*** INPUT FOR THIS TASK ***

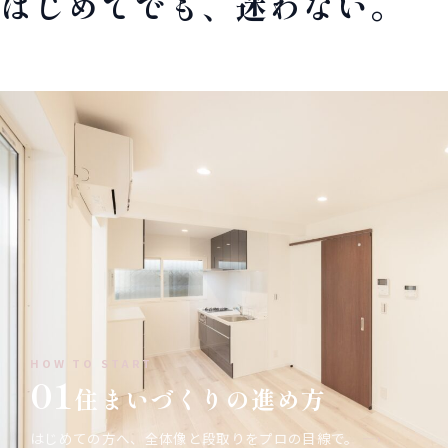
はじめてでも、迷わない。
HOW TO START
01
住まいづくりの進め方
はじめての方へ、全体像と段取りをプロの目線で。
—›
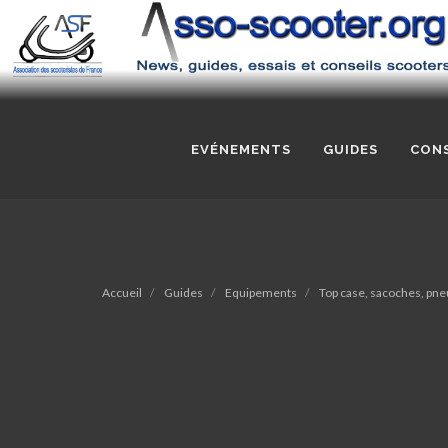
EVÉNEMENTS
GUIDES
CONS
Accueil
Guides
Equipements
Top case, sacoches, pne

*** End of INPUT FOR THIS TASK ***

DIRECTIVE:
Would you transcribe, exactly and only, the lines from the one that contains "HOW TO START" through the last line of the data above, without any pictures?

RESPONSE TO THIS TASK:
HOW TO START
01
住まいづくりの進め方
はじめての方へ、全体像と段取りをプロの目線で。
—›
EVÉNEMENTS
GUIDES
CONS
Accueil
Guides
Equipements
Top case, sacoches, pne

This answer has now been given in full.